▸ ACTION ITEM:
With the pictures omitted, repeat exactly the lines below starting with the line that has "Клубное радио из Беларуси" and going on through the line that has "ARTÍCULOS RELACIONADOS".

▸ DATA RECORDS:
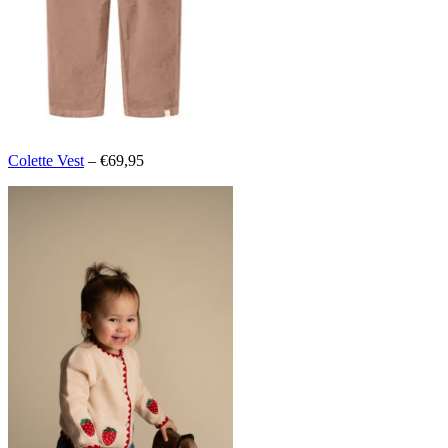
Colette Vest
– €69,95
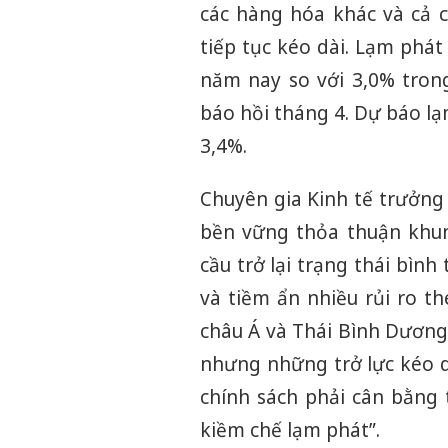
các hàng hóa khác và cả 
tiếp tục kéo dài. Lạm phá
năm nay so với 3,0% tron
báo hồi tháng 4. Dự báo l
3,4%.
Chuyên gia Kinh tế trưởng 
bền vững thỏa thuận khun
cầu trở lại trạng thái bìn
và tiềm ẩn nhiều rủi ro t
châu Á và Thái Bình Dương 
nhưng những trở lực kéo d
chính sách phải cân bằng 
kiềm chế lạm phát”.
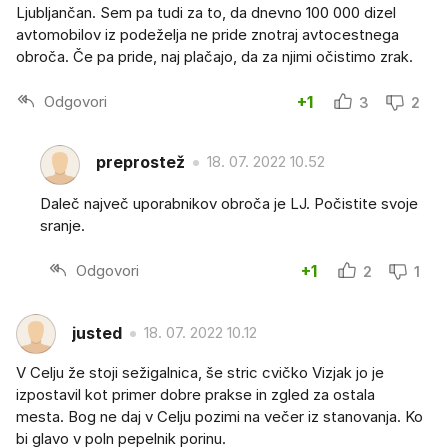
Ljubljančan. Sem pa tudi za to, da dnevno 100 000 dizel
avtomobilov iz podeželja ne pride znotraj avtocestnega
obroča. Če pa pride, naj plačajo, da za njimi očistimo zrak.
Odgovori
+1
3
2
preprostež
18. 07. 2022 10.52
Daleč največ uporabnikov obroča je LJ. Počistite svoje
sranje.
Odgovori
+1
2
1
justed
18. 07. 2022 10.12
V Celju že stoji sežigalnica, še stric cvičko Vizjak jo je
izpostavil kot primer dobre prakse in zgled za ostala
mesta. Bog ne daj v Celju pozimi na večer iz stanovanja. Ko
bi glavo v poln pepelnik porinu.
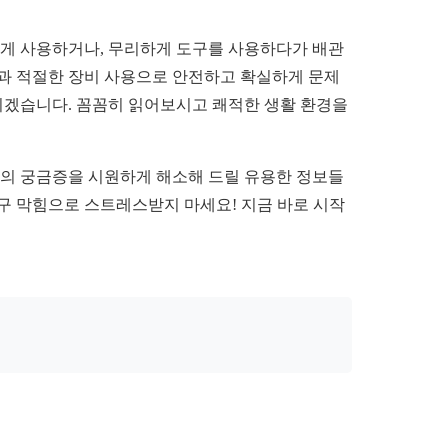
게 사용하거나, 무리하게 도구를 사용하다가 배관
악과 적절한 장비 사용으로 안전하고 확실하게 문제
드리겠습니다. 꼼꼼히 읽어보시고 쾌적한 생활 환경을
분의 궁금증을 시원하게 해소해 드릴 유용한 정보들
수구 막힘으로 스트레스받지 마세요! 지금 바로 시작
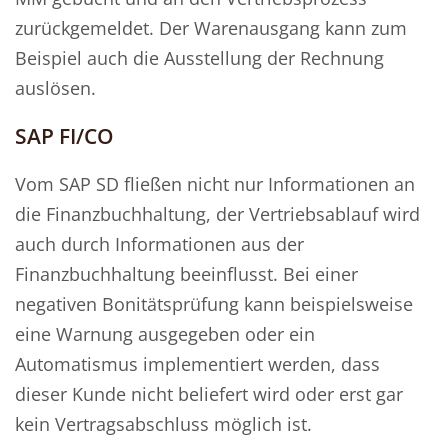
zurückgemeldet. Der Warenausgang kann zum
Beispiel auch die Ausstellung der Rechnung
auslösen.
SAP FI/CO
Vom SAP SD fließen nicht nur Informationen an
die Finanzbuchhaltung, der Vertriebsablauf wird
auch durch Informationen aus der
Finanzbuchhaltung beeinflusst. Bei einer
negativen Bonitätsprüfung kann beispielsweise
eine Warnung ausgegeben oder ein
Automatismus implementiert werden, dass
dieser Kunde nicht beliefert wird oder erst gar
kein Vertragsabschluss möglich ist.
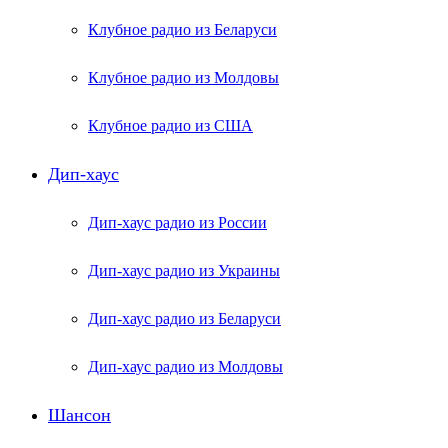
Клубное радио из Беларуси
Клубное радио из Молдовы
Клубное радио из США
Дип-хаус
Дип-хаус радио из России
Дип-хаус радио из Украины
Дип-хаус радио из Беларуси
Дип-хаус радио из Молдовы
Шансон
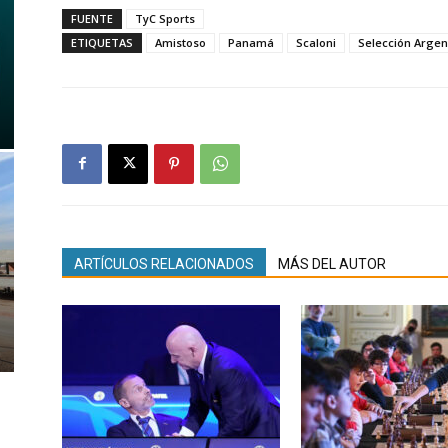
FUENTE
TyC Sports
ETIQUETAS
Amistoso
Panamá
Scaloni
Selección Argen
ARTÍCULOS RELACIONADOS
MÁS DEL AUTOR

▸ RESPONSE AREA:
Клубное радио из Беларуси
Клубное радио из Молдовы
Клубное радио из США
Дип-хаус
Дип-хаус радио из России
Дип-хаус радио из Украины
Дип-хаус радио из Беларуси
Дип-хаус радио из Молдовы
Шансон
FUENTE
TyC Sports
ETIQUETAS
Amistoso
Panamá
Scaloni
Selección Argen
ARTÍCULOS RELACIONADOS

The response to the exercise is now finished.